Given passage
^^^^^^^^^^^^^^^^

Corporate and Commercial


Posted 05 March 2024

Candice Masondo (Associate)

By early 2024, the trial date allocations in Gauteng were for late 2027 and early 2028. At the moment, our courts are clearly over-extended. This is obviously extremely detrimental to a creditor who is trying to recover monies due to him or her.

Due to this current situation, it is important that you are aware of an alternative method of dispute resolution which is recognized in our legal system and which you may consider in order to resolve disputes. I will focus in this article on mediation as a dispute resolution procedure.


Mediation is a dispute resolution process which is recognized in the Uniform Rules of Court (“the Rules”) and is defined as follows in Rule 41A(1):

“… a voluntary process entered into by agreement between the parties to a dispute, in which an impartial and independent person, the mediator, assists the parties to either resolve the dispute between them, or identify issues upon which agreement can be reached, or explore areas of compromise, or generate options to resolve the dispute, or clarify priorities, by facilitating discussions between the parties and assisting them in their negotiations to resolve the dispute”

The legal system has recognized the need to ventilate disputes between the parties prior to proceeding with action or application procedure in court. As mentioned above, our courts are over-extended and so parties are encouraged to first seek to resolve any dispute through mediation.

Rule 41A requires an applicant or plaintiff to serve on each party to an action a notice which states whether they agree or oppose the referral of the matter to mediation. This notice is served along with the notice of motion or summons in the matter. It is important to note that this notice is without prejudice, and need not be filed with the Registrar of the court.

The respondent or defendant is required to serve a notice, not later than service of the answering affidavit or plea, which states whether the they agree or oppose the referral of the matter to mediation.

Should the parties agree to the referral of the matter, the process may be summarized as follows:

  1. The parties enter into an agreement to mediate;
  2. The parties deliver a joint signed minute which records their decision to refer the matter to mediation – the effect of their signatures is to suspend the time periods for the delivery of pleadings or affidavits between the parties; and
  3. The mediation process must be concluded within 30 days from the signature of the minutes referred to above.

^^^^^^^^^^^^^^^^

Record extracts
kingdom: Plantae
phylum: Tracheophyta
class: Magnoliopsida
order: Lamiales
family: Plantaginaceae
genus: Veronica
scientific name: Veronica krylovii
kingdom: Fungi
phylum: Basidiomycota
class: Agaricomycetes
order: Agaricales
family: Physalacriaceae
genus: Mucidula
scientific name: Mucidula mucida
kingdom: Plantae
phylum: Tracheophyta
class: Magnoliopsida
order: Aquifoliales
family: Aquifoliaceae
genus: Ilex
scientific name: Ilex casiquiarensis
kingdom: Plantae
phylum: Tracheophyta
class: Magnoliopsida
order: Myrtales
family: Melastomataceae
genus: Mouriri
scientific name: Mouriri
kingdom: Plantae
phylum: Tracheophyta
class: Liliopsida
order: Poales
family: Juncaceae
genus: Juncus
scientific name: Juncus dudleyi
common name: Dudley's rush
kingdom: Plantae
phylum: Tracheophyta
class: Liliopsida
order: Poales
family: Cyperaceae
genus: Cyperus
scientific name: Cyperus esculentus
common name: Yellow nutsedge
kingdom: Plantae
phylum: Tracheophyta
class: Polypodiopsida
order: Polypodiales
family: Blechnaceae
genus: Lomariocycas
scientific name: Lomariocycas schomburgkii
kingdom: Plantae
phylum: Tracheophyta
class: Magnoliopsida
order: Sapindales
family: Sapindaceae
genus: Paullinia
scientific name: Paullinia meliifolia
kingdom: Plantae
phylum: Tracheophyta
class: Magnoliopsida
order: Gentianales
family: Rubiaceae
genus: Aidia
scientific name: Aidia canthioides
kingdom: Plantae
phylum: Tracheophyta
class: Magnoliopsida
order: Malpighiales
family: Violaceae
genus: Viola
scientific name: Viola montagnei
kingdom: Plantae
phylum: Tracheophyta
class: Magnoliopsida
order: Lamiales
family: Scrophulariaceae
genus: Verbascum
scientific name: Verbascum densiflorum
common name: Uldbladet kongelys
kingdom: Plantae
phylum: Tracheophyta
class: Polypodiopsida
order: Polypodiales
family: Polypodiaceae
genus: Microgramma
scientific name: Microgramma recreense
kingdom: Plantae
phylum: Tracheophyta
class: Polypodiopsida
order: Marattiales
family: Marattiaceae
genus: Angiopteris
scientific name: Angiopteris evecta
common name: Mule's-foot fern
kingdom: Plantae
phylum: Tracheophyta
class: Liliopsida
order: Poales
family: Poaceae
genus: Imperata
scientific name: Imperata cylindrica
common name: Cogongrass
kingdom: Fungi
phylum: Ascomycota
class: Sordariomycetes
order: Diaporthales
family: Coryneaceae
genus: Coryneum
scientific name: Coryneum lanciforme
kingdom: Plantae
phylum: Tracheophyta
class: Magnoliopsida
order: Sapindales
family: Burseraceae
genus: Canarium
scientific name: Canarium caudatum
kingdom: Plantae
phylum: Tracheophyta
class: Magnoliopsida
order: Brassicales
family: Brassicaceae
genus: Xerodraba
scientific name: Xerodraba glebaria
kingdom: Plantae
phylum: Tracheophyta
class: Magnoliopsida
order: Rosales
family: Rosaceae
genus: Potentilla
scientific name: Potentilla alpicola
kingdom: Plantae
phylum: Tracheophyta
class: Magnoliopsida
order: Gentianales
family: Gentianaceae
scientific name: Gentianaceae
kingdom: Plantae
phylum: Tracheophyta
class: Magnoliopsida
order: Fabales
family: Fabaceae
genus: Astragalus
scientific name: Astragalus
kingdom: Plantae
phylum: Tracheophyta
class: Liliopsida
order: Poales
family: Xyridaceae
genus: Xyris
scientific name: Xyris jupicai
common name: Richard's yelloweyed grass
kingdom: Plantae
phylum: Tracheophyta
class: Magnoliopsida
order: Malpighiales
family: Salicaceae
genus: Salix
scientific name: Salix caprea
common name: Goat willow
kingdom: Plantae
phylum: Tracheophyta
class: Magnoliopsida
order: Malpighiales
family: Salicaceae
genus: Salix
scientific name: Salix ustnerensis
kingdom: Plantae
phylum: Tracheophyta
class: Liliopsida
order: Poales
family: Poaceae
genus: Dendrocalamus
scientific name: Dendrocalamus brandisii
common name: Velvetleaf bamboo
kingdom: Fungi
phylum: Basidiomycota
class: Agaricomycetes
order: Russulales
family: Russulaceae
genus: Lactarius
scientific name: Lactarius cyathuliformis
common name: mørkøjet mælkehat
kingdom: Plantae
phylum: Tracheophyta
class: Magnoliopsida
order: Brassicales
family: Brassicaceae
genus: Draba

^^^^^^^^^^^^^^^^

Tasks for this exercise
1. Using the mediation article, decide whether each statement agrees with it. Answer yes or no and quote the deciding words. (a) The notice under Rule 41A must be filed with the Registrar of the court. (b) The mediation process must be concluded within 30 days from the signature of the minutes. (c) By early 2024, trial dates in Gauteng were being allocated for late 2027 and early 2028.
2. According to the mediation article, what is the effect of the parties' signatures on the joint minute?
3. Print the stretch of the mediation article from "Should the parties" through "referred to above.".
The data have no role in this work.

Solved problems
1.
(a) No: "need not be filed with the Registrar of the court"
(b) Yes: "must be concluded within 30 days from the signature of the minutes referred to above"
(c) Yes: "the trial date allocations in Gauteng were for late 2027 and early 2028"

2. It suspends the time periods for the delivery of pleadings or affidavits between the parties.

3.
Should the parties agree to the referral of the matter, the process may be summarized as follows:

  1. The parties enter into an agreement to mediate;
  2. The parties deliver a joint signed minute which records their decision to refer the matter to mediation – the effect of their signatures is to suspend the time periods for the delivery of pleadings or affidavits between the parties; and
  3. The mediation process must be concluded within 30 days from the signature of the minutes referred to above.